### EXTRAIT DE PAGE ###

Et si un personnage dont les aventures solos (ne parlons même pas des titres où il est en équipe et des caméos) sont publiées chaque mois sans discontinuer depuis 1938 (et généralement dans plusieurs séries) est un personnage impopulaire il va falloir m’expliquer ce que c’est que la popularité.
J’aime aussi l’histoire qui entoure la création de Superman, j’ai même consacré une vidéo à ce sujet (vidéo visible ici). Mais ce récit est tout de suite beaucoup moins glorieux pour sa maison d’édition. Personnellement je considère cette histoire un peu comme le péché originel de l’industrie des comics. Une faute venue très rapidement après l’acte de création d’un nouveau monde de BD et qui l’influença par la suite.
La façon dont Siegel et Shuster ont été traités par leur éditeur (dont ils ont pourtant largement fait la fortune) est une saloperie qui a largement conditionné la façon dont des générations d’artistes se sont vues déposséder de leurs créations. Mais ça a aussi influencé la façon dont ces créatifs percevaient eux même leur travail qui mit des décennies à être reconnu, ainsi que leurs droits.
C’est cette histoire que se proposent de raconter Julian Voloj et Thomas Campi, d’une façon plus organique que je n’ai pu le faire de mon côté, au travers de ce roman graphique. Ouvrage qui prend le parti de ne pas traiter chacun des créateurs de Superman de la même façon. Au contraire de la plupart des documents que l’on trouve sur le sujet où les deux artistes bénéficient d’une égale exposition. Ici il fait le choix de ne réaliser la biographie que du dessinateur Joe Shuster placé en position de narrateur.

### DONNÉES ENREGISTRÉES ###

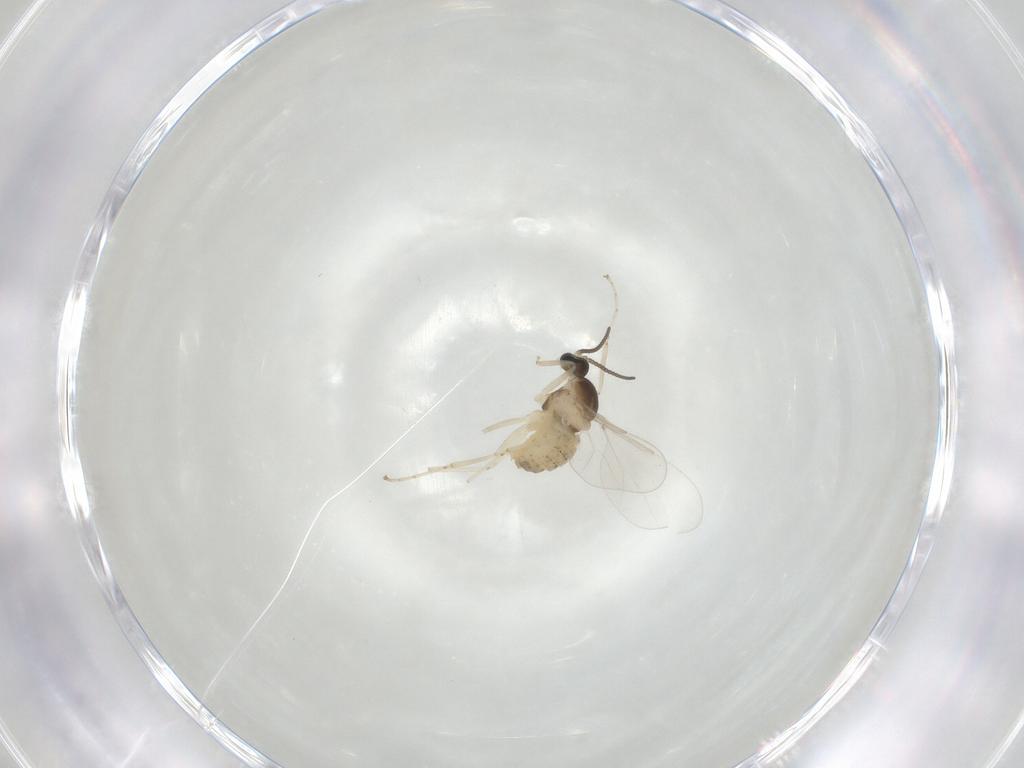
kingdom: Animalia
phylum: Arthropoda
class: Insecta
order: Diptera
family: Cecidomyiidae
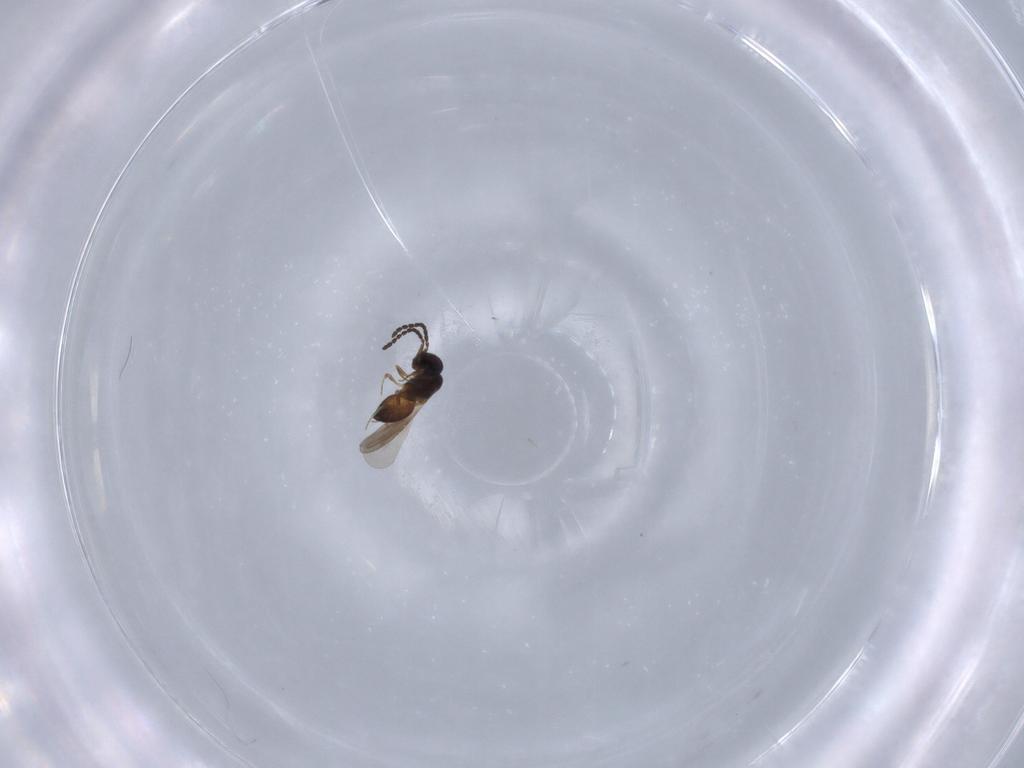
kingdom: Animalia
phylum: Arthropoda
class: Insecta
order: Hymenoptera
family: Ceraphronidae
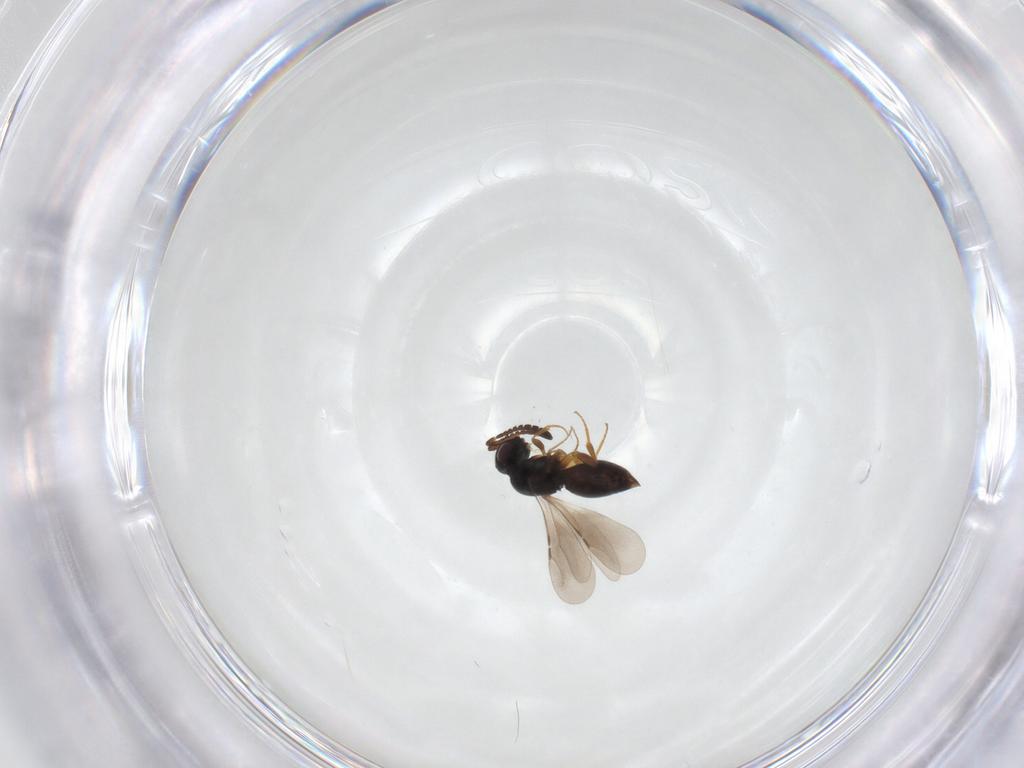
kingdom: Animalia
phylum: Arthropoda
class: Insecta
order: Hymenoptera
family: Ceraphronidae
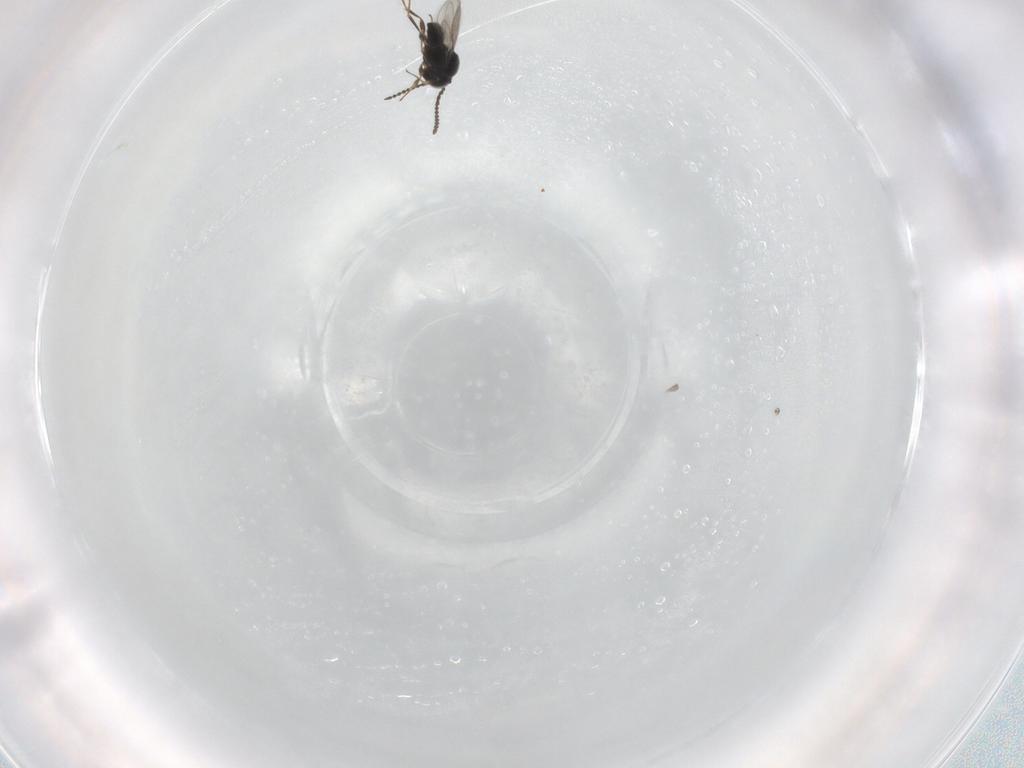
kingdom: Animalia
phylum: Arthropoda
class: Insecta
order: Hymenoptera
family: Scelionidae
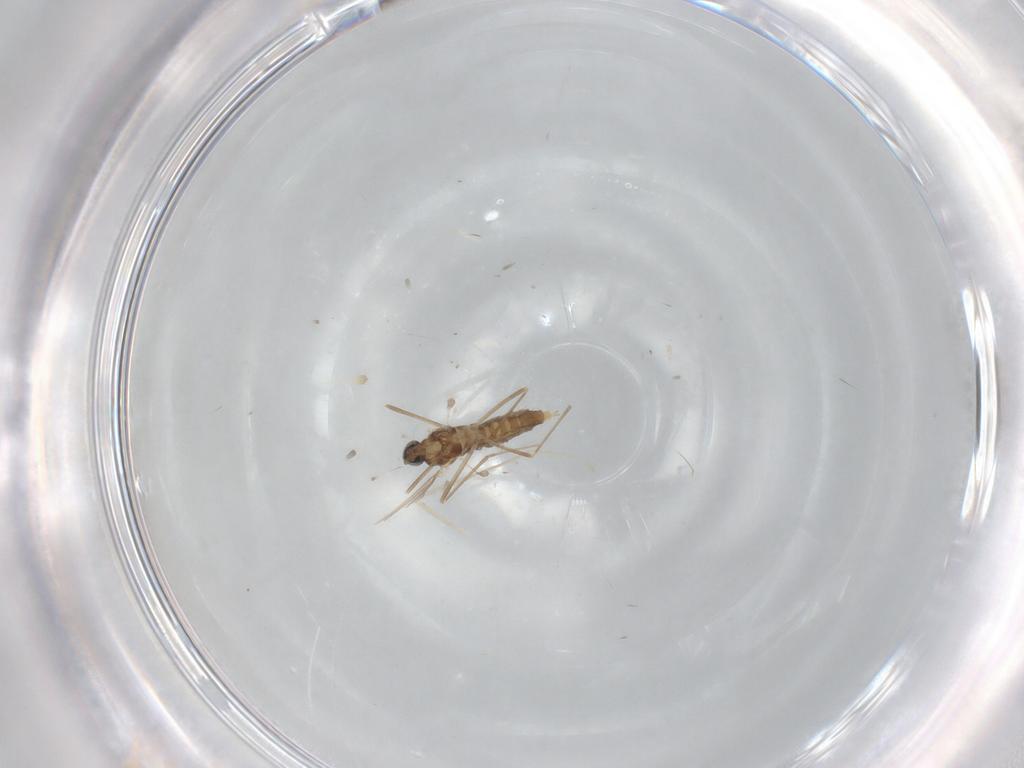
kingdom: Animalia
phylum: Arthropoda
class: Insecta
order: Diptera
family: Cecidomyiidae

###

◆ EXERCICES À FAIRE
**A)** D'après l'extrait sur Superman, depuis quelle année les aventures solos du personnage paraissent-elles chaque mois ?
**B)** Réécrivez tout le passage de l'extrait sur Superman depuis "J’aime aussi l’histoire" jusqu'à "par la suite.", en mettant "flatteur" à la place de "glorieux".
Appuyez-vous uniquement sur l'extrait pour répondre.

◆ RÉPONSES PAR EXERCICE
**A)** Depuis 1938.

**B)**
J’aime aussi l’histoire qui entoure la création de Superman, j’ai même consacré une vidéo à ce sujet (vidéo visible ici). Mais ce récit est tout de suite beaucoup moins flatteur pour sa maison d’édition. Personnellement je considère cette histoire un peu comme le péché originel de l’industrie des comics. Une faute venue très rapidement après l’acte de création d’un nouveau monde de BD et qui l’influença par la suite.